The Yukon territorial government is inviting request for postings from the oil and gas industry again. This happens twice a year, and is a chance for the fossil-fuel companies to select areas of the Yukon that they want to bid on.

The Yukon territorial government is inviting request for postings from the oil and gas industry again.

This happens twice a year, and is a chance for the fossil-fuel companies to select areas of the Yukon that they want to bid on.

Once the companies have selected an area, the Yukon government consults with First Nations and invites comments from the public about whether this area is appropriate or not.

It then, occasionally, modifies the size of the area requested, but sometimes it does not.

Bids are then invited from the fossil-fuel industry in order for them to gain the rights to explore for oil or gas.

Note that these bids are not the funds the Yukon government will get for issuing the rights to the potential oil and gas.

Rather, the bids reflect the financial value of the work that the winning company in question is prepared to do.

Now an invitation to select areas of the Yukon through the request-for-posting process does not mean the entire Yukon is available.

A quick visit to the website of the Yukon’s oil and gas branch will show which small areas of the territory are off limits.

Similar in concept to the mining free-entry system much of the Yukon is open to the fossil fuel request for posting system.

The North Slope, territorial and federal parks, and certain First Nation lands are not available to be requested.

And there is one special area that is available.

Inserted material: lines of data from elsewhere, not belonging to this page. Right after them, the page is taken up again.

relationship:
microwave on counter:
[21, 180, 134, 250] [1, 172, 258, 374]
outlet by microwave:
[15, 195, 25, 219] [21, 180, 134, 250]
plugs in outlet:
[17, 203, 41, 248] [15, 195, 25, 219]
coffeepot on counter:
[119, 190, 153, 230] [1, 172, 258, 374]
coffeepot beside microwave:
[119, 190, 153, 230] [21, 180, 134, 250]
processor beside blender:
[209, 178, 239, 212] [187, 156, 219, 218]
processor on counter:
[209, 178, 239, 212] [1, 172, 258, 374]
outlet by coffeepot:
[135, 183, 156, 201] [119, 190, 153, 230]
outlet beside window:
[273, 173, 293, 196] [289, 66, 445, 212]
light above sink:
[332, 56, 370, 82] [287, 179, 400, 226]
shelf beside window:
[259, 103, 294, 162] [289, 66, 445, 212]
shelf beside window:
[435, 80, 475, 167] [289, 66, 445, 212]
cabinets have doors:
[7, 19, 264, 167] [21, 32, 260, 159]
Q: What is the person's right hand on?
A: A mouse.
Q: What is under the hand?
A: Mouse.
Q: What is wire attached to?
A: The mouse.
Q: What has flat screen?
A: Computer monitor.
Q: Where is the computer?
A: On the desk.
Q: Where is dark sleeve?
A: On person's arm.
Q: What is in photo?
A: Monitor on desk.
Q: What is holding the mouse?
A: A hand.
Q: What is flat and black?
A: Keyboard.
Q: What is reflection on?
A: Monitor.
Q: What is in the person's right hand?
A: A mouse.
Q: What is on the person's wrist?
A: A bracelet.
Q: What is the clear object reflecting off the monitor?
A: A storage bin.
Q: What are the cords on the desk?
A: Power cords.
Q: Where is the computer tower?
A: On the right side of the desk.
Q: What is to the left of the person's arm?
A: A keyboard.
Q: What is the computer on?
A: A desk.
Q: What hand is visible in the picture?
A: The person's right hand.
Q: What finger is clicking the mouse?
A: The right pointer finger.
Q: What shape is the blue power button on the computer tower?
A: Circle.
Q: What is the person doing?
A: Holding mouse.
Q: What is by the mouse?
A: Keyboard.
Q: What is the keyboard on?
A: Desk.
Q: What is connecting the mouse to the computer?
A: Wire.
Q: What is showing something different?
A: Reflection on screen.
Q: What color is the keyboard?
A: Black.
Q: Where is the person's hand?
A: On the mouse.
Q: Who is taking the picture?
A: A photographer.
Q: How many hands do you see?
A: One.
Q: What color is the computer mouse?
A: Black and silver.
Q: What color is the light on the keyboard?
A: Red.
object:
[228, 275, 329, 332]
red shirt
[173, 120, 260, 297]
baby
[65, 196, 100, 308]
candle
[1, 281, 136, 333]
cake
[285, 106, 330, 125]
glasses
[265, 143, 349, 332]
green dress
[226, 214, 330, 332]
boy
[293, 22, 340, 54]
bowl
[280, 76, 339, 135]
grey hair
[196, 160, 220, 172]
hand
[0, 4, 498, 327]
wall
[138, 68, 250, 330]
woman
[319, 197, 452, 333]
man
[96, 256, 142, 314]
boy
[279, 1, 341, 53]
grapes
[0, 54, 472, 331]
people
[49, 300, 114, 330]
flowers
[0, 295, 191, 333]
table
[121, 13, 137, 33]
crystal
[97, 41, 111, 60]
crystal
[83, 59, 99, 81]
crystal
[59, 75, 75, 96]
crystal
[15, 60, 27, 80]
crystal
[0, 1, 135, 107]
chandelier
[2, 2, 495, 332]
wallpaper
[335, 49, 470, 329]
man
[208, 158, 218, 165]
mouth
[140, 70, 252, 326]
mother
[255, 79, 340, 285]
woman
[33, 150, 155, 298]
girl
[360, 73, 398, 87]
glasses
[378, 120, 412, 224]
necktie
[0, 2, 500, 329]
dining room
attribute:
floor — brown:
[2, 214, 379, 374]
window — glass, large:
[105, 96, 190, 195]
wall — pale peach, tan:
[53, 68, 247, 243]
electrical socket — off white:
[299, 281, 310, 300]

That area is the Peel Watershed.

This is the very same area that the Peel Watershed Planning Commission has just issued a draft land-use plan for.

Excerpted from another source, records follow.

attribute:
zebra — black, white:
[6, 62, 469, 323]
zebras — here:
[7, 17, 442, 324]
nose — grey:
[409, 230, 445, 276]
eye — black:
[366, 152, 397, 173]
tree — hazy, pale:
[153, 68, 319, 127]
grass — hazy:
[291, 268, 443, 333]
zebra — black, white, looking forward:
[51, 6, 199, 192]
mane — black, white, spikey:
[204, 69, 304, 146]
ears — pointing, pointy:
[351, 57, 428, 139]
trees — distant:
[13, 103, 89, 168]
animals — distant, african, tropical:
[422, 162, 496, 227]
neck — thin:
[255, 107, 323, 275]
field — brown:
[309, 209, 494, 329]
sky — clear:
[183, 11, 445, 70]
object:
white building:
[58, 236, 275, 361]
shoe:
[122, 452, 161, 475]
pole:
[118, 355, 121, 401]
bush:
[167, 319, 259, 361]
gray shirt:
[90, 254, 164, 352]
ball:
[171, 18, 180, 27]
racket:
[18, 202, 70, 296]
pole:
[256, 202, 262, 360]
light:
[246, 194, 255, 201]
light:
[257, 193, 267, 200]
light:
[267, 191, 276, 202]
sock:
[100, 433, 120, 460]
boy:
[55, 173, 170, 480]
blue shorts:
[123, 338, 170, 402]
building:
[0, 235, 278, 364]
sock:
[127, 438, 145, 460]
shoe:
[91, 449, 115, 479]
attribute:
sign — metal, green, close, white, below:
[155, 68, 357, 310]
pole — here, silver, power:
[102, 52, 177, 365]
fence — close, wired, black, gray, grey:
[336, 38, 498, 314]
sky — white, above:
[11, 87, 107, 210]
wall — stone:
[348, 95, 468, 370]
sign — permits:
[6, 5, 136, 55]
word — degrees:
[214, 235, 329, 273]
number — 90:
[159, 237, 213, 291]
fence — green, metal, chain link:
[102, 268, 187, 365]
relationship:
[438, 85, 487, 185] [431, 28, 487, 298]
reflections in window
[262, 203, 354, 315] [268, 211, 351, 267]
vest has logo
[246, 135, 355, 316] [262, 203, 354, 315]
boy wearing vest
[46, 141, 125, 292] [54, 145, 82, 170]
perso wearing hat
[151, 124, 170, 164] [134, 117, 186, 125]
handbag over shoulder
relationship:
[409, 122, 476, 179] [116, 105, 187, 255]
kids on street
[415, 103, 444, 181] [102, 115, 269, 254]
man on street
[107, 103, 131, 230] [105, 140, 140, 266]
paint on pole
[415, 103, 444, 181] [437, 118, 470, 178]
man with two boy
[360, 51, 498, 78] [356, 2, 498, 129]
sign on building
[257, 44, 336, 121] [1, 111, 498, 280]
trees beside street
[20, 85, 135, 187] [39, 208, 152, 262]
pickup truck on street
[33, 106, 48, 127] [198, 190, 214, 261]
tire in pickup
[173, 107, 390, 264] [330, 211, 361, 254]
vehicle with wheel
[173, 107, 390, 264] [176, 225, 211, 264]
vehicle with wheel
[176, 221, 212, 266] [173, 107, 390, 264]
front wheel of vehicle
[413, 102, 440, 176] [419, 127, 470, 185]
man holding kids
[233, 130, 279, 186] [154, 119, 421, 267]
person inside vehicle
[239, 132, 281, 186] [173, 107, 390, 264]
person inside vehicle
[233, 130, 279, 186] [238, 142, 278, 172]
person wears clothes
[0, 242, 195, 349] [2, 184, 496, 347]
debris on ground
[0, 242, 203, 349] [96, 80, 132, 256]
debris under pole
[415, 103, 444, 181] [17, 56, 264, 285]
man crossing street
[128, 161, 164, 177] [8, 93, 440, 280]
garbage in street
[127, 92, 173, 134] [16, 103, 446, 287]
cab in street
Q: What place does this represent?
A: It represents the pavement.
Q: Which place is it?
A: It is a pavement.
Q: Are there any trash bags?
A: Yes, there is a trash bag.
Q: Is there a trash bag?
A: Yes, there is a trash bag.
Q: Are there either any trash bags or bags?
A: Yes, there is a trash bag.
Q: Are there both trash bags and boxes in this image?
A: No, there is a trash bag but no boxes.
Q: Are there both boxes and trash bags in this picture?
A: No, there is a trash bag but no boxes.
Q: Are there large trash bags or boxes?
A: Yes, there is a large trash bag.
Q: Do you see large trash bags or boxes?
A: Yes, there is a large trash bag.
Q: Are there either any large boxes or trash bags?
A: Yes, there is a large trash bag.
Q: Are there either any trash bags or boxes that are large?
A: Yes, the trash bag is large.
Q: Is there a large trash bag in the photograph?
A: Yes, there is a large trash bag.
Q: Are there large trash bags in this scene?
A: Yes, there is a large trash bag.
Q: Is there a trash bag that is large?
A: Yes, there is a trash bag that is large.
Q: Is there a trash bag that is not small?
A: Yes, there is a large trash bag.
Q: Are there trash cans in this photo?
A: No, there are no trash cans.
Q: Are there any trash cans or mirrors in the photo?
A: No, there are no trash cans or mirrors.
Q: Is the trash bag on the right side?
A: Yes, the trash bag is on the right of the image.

The Commission is contemplating withdrawing some sections of the watershed from oil and gas development.

This would mean that the fossil-fuel companies would not be able to perform a request for posting in certain areas.

But the plan is only draft, which means the vast majority of the Peel Watershed is still available to the fossil-fuel companies to request for posting.

This area includes the Turner Wetlands, a vast ecosystem at the heart of the Peel Watershed.

To their credit, the Yukon oil and gas branch do state on a map that shows which areas are open to fossil-fuel development that, “Persons interested in obtaining oil-and-gas rights within the Turner Wetland eco-district should be aware that all or parts of the requested location may not be included in a call for bids.”

They then further mention that “Energy Mines and Resources is currently examining how oil-and-gas development may occur within this area.”

If the oil and gas branch had actually managed to read the draft Peel Watershed land use plan, they might notice that the Turner Wetlands has been designated a Tier One conservation zone.

This means no industrial development, be it future mining claims or the issuance of oil-and-gas rights.

It means the type and extent of fossil-fuel development within the wetlands is not even an issue of discussion, because it will not be permitted.

The Yukon government should permit the Peel Watershed Planning Commission to finish its work and not let business as usual continue within the Peel Watershed boundaries.

There is no point of doing a land-use planning exercise if the very land is being handed out from underneath the planners and being given to industrial concerns.

It is time for an order in council, temporarily removing the Peel Watershed from fossil-fuel request for postings.

Once the Peel Watershed land use plan has been finalized, the decision to proceed or not with postings and permits for oil-and-gas work can then be revisited.

Lewis Rifkind is a Whitehorse based part-time environmentalist.